Dans la première moitié des années 1970, les conflits entre les « libéraux », les « conservateurs » et la Nouvelle gauche se sont achevés par une vague de répression. Au cours de la période suivante, le système d’autogestion des travailleurs a été inscrit dans la Constitution de 1974 en tant qu’hybride, ce qui a maintenu les contradictions internes. Comme l’a fait remarquer Laslo Sekelj, la Yougoslavie a montré une « intégration paradoxale » du concept léniniste de « parti d’avant-garde et hiérarchiquement organisé » dans un « système de “démocratie directe” et “d’égalitarisme antiélitiste” » théorique, élaboré sur la base des idées des soviets communistes. Malgré le transfert nominal de pouvoir aux travailleurs, il ne saurait être question de démocratie de producteurs. Comme l’ont constaté des experts en étude du travail, les élites politiques et économiques liées au parti contrôlaient les processus décisionnels, tandis que les travailleurs restaient sans pouvoir. En résumé, la sociologue de Belgrade Nada Novakovic´, a indiqué qu’au vu de son « atomisation » sociale et politique, la classe ouvrière yougoslave avait toujours été une « classe en soi » et n’était jamais devenue une « classe pour soi ». De ce fait, elle n’avait pas été en mesure de développer une « conscience de classe dépassant ses intérêts communs ».
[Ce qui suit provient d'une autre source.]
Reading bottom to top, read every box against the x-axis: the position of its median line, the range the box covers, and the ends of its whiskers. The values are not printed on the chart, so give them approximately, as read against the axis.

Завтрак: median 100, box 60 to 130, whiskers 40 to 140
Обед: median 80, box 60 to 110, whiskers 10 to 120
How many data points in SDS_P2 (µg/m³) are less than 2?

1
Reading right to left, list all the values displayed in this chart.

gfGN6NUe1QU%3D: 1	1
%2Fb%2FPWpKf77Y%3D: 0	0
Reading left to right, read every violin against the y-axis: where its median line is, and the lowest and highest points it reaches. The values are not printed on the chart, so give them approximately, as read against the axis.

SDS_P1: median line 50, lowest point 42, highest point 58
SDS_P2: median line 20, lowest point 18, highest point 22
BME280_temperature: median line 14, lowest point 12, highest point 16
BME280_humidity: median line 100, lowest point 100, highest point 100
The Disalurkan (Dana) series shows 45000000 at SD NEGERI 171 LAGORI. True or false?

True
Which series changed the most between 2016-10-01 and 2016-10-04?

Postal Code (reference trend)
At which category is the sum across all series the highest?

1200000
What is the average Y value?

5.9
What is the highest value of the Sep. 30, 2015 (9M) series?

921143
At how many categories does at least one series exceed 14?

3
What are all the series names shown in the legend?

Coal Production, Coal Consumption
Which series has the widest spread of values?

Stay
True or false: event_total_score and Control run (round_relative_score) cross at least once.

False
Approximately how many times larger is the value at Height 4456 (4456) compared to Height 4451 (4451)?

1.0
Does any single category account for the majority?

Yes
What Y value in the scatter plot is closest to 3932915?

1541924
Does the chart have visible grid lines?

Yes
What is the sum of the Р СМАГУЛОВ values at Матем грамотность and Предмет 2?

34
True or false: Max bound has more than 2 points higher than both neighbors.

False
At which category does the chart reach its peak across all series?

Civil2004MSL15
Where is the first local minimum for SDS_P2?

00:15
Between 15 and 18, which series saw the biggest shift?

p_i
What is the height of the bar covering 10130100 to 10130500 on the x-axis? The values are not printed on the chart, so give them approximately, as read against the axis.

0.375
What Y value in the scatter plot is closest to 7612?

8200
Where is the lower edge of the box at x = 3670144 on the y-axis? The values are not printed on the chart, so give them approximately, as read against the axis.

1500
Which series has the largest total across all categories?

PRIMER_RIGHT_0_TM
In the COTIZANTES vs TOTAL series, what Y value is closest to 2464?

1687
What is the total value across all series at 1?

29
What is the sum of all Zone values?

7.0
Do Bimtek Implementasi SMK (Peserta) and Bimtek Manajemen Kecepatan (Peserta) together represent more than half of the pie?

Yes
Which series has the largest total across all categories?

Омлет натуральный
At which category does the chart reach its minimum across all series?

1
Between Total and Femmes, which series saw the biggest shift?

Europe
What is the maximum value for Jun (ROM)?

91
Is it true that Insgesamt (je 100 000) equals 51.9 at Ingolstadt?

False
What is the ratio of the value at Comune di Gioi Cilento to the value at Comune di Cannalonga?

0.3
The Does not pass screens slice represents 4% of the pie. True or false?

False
Malgré ce bilan extrêmement critique (compte tenu des revendications d’autogestion des travailleurs) de « l’expérience yougoslave », il est important de dire que, à la lumière d’aujourd’hui, les expériences de la Yougoslavie socialiste n’ont pas toutes été négatives. Même si aucune démocratie de producteurs n’est née sous le slogan de « l’autogestion des travailleurs », il s’agissait tout de même d’une société relativement ouverte. Surtout, des droits sociaux importants ont été instaurés au sein de la Yougoslavie socialiste. Le pays et la société ont réussi à passer d’un pays agraire secondaire à une nation industrielle relativement moderne. Ces réussites ont été en grande partie anéanties lors des guerres des années 1990. Il n’est donc pas surprenant d’apprendre que, selon des études actuelles, 81 % de la population pense que la vie sous le régime socialiste était meilleure qu’aujourd’hui. Dans les luttes syndicales actuelles contre la privatisation, les travailleurs des deux sexes ont une opinion positive de l’autogestion. Pour que les expériences historiques ambivalentes de la Yougoslavie soient utiles au débat actuel, nous avons besoin d’une discussion critique et différenciée. Malheureusement, les recherches empiriques en sont encore à leurs balbutiements.